§ **Exercise**:
Copy the text of each record below word for word and line by line, keeping every record. Leave out the pictures.
■ ■ ■ ■
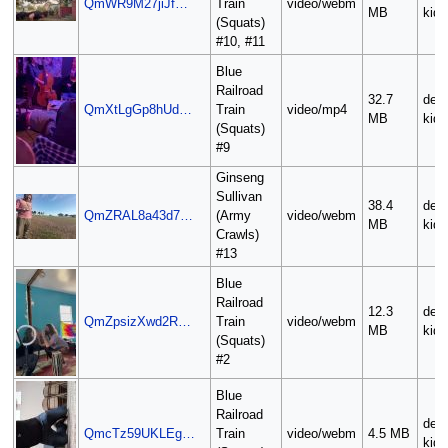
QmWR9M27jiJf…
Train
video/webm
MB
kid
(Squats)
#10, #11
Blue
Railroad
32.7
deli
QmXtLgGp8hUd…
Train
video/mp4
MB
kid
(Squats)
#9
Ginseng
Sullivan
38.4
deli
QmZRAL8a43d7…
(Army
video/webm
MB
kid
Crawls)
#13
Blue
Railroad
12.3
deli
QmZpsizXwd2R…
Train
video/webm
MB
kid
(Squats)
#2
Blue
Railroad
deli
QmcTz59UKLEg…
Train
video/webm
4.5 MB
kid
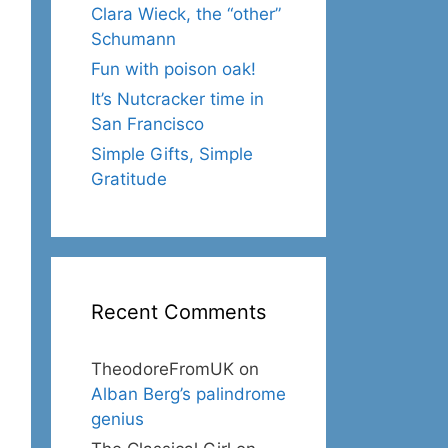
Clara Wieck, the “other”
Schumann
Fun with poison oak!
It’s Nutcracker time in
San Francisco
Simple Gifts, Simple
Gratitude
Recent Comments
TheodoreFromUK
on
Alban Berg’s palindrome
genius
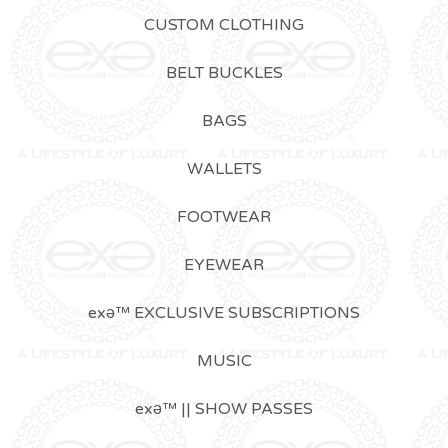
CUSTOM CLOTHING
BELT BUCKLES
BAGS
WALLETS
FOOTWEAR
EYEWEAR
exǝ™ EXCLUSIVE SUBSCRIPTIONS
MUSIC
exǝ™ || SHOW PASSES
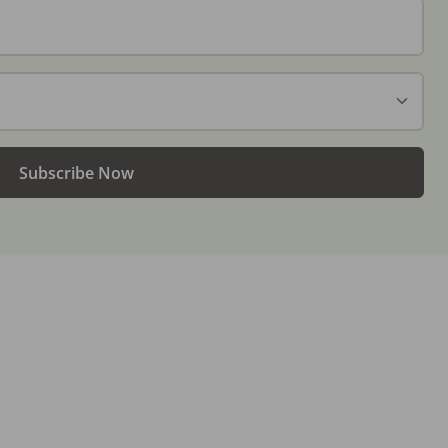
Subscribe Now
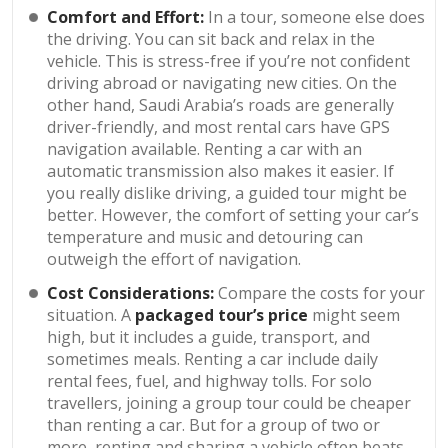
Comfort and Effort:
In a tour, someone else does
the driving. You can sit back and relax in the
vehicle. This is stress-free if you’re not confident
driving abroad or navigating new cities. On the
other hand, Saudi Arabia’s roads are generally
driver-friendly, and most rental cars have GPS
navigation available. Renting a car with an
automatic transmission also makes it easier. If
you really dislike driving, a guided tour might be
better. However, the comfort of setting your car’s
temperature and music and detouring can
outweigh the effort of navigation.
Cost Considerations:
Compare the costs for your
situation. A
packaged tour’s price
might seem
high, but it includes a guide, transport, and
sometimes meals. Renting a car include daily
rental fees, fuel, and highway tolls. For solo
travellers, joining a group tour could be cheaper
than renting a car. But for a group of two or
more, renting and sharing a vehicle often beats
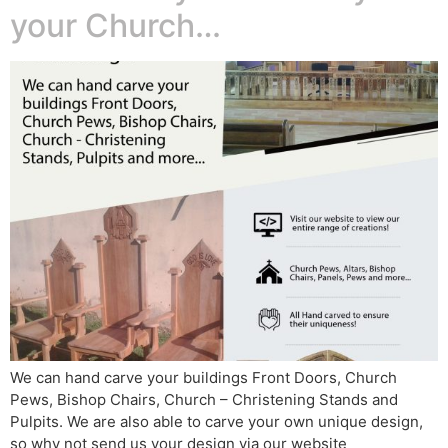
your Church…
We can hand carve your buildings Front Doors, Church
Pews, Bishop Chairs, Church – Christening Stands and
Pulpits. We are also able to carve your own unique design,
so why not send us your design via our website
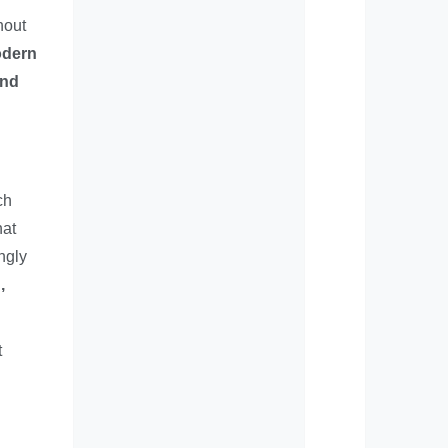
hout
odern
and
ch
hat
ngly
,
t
■ ■ ■ ■
§ **Response area**:
QmWR9M27jiJf…
Train
video/webm
MB
kid
(Squats)
#10, #11
Blue
Railroad
32.7
deli
QmXtLgGp8hUd…
Train
video/mp4
MB
kid
(Squats)
#9
Ginseng
Sullivan
38.4
deli
QmZRAL8a43d7…
(Army
video/webm
MB
kid
Crawls)
#13
Blue
Railroad
12.3
deli
QmZpsizXwd2R…
Train
video/webm
MB
kid
(Squats)
#2
Blue
Railroad
deli
QmcTz59UKLEg…
Train
video/webm
4.5 MB
kid
Clara Wieck, the “other”
Schumann
Fun with poison oak!
It’s Nutcracker time in
San Francisco
Simple Gifts, Simple
Gratitude
Recent Comments
TheodoreFromUK
on
Alban Berg’s palindrome
genius
CUSTOM CLOTHING
BELT BUCKLES
BAGS
WALLETS
FOOTWEAR
EYEWEAR
exǝ™ EXCLUSIVE SUBSCRIPTIONS
MUSIC
exǝ™ || SHOW PASSES
Subscribe Now
Comfort and Effort:
In a tour, someone else does
the driving. You can sit back and relax in the
vehicle. This is stress-free if you’re not confident
driving abroad or navigating new cities. On the
other hand, Saudi Arabia’s roads are generally
driver-friendly, and most rental cars have GPS
navigation available. Renting a car with an
automatic transmission also makes it easier. If
you really dislike driving, a guided tour might be
better. However, the comfort of setting your car’s
temperature and music and detouring can
outweigh the effort of navigation.
Cost Considerations:
Compare the costs for your
situation. A
packaged tour’s price
might seem
high, but it includes a guide, transport, and
sometimes meals. Renting a car include daily
rental fees, fuel, and highway tolls. For solo
travellers, joining a group tour could be cheaper
than renting a car. But for a group of two or
more, renting and sharing a vehicle often beats
your Church…
We can hand carve your buildings Front Doors, Church
Pews, Bishop Chairs, Church – Christening Stands and
Pulpits. We are also able to carve your own unique design,
so why not send us your design via our website
hout
odern
and
ch
hat
ngly
,
t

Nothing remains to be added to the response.